I am trying to refactor this code to use static method because the class is only used for namespace and Query.equal<TodoModel>(...) is better than (new Query<TodoModel>).equal(...)
interface TodoModel {
title: string;
timeLeft: number;
done: boolean;
}
class Query<T> {
equal<K extends keyof T>(attr: K, val: T[K]) {
return `${String(attr)}==${val}`;
}
// other methods for notEqual, lessThan, greaterThan, contains etc.
}
let q = (new Query<TodoModel>)
q.equal("unknownKey", 45) // unknownKey gives error
q.equal("title", 765) // 765 is the wrong type
q.equal("title", "write notes") // no errors
I tried:
class Query2 {
static equal<T, K = keyof T>(attr: K, val: T[K]) {
return `${String(attr)}==${val}`;
}
}
This gives me an error saying K cannot be used to index T. Why would that be and is there a solution for this?
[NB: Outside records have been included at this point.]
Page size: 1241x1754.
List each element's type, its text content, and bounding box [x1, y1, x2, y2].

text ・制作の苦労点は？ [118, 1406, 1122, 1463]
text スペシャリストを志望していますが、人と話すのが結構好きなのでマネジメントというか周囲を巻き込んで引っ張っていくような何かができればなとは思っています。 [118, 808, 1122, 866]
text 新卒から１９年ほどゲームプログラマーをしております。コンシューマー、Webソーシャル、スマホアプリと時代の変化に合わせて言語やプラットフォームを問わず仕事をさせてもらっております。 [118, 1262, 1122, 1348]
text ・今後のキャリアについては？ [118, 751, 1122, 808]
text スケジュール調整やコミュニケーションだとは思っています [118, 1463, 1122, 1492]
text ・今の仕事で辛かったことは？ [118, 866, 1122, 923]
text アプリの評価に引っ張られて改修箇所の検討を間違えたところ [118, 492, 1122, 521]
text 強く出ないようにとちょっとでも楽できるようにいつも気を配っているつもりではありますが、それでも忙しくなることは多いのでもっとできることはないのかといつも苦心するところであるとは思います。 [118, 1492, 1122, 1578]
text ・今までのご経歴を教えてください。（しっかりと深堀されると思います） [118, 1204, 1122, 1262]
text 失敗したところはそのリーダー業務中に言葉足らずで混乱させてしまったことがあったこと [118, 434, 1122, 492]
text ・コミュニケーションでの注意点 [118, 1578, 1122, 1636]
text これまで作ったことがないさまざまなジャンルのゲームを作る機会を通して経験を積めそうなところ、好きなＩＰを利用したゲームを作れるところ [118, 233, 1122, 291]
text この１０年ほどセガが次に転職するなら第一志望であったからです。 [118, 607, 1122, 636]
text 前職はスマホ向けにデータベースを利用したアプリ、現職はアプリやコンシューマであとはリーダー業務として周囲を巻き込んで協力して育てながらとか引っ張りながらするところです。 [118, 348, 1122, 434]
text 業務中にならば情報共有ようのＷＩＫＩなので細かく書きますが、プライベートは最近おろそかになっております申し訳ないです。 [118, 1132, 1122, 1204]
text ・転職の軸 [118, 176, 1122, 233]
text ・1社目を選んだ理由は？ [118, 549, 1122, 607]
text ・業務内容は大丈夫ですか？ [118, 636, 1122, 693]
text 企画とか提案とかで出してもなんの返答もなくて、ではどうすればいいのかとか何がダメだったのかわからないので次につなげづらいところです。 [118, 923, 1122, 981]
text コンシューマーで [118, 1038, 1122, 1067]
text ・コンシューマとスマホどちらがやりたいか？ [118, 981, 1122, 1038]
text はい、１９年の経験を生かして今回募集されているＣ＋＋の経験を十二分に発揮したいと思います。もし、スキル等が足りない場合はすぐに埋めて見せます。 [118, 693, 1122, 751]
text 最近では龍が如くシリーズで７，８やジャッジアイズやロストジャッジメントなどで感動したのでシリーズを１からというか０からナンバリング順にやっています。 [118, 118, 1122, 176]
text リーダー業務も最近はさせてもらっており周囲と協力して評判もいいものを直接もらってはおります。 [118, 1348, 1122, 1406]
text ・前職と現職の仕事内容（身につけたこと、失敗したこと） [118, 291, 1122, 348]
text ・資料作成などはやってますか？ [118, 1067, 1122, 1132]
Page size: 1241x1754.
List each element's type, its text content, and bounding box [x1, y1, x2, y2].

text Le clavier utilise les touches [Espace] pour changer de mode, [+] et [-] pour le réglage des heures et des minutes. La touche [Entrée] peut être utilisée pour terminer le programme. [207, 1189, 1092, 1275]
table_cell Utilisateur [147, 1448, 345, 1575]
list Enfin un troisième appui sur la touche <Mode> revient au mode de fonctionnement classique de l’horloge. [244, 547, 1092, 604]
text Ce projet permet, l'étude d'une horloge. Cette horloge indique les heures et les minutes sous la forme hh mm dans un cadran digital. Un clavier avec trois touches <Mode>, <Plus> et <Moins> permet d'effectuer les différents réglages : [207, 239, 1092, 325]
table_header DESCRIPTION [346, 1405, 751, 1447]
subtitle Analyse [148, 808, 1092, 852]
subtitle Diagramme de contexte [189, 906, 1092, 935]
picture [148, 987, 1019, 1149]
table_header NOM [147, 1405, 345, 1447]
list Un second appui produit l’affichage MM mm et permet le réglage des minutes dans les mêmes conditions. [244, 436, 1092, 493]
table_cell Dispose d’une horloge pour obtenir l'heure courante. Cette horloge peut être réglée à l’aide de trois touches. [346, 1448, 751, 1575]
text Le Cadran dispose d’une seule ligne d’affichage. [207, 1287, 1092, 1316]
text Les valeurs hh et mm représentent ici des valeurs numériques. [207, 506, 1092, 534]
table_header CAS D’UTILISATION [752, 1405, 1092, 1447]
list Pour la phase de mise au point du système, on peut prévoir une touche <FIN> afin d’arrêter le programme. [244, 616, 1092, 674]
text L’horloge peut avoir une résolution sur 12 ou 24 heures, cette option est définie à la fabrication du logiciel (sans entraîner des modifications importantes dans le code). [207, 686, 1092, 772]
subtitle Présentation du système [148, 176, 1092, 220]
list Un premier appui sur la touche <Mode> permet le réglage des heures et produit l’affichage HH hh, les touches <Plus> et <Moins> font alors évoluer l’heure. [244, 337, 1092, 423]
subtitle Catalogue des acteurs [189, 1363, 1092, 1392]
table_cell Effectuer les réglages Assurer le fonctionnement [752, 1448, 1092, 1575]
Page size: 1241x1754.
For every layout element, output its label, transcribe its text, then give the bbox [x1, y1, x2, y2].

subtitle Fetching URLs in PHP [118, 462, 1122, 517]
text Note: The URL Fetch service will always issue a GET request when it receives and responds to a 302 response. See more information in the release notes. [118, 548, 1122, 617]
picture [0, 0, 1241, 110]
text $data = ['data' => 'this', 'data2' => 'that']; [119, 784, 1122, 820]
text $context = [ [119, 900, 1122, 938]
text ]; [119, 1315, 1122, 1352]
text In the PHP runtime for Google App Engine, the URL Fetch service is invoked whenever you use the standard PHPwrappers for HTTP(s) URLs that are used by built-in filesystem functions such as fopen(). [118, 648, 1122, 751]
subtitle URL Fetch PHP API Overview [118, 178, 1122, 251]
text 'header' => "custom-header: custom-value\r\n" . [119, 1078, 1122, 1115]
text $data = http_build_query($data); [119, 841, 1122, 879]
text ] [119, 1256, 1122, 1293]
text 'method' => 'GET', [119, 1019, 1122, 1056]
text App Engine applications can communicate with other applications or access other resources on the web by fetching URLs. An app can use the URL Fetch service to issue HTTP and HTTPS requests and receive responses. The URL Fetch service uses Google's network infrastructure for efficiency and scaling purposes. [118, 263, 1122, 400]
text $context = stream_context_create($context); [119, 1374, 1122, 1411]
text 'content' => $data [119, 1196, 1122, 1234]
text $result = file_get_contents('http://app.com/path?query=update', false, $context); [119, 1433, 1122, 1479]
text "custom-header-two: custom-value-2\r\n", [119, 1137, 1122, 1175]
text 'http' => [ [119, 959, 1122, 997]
I use default type because with extends (equal<T, K extends keyof T>) the usage would be Query2.equal<TodoModel, "title">("title", "write notes") where the key needs to be repeated.
Here's the full typescript playground: Link to playground
If you want only to mention the model and not the type, the possible solution is to have a union of all possible key-value pairs, which can be achieved with the following type:
type UnionArgs<T> = {
[K in keyof T]: [K, T[K]];
}[keyof T];
Usage:
// ["title", string] | ["timeLeft", number] | ["done", boolean]
type Result = UnionArgs<TodoModel>
The only thing left is to update the method/function as follows:
function queryEqual<T>(...args: UnionArgs<T>) {
return `${String(args[0])}==${args[1]}`;
}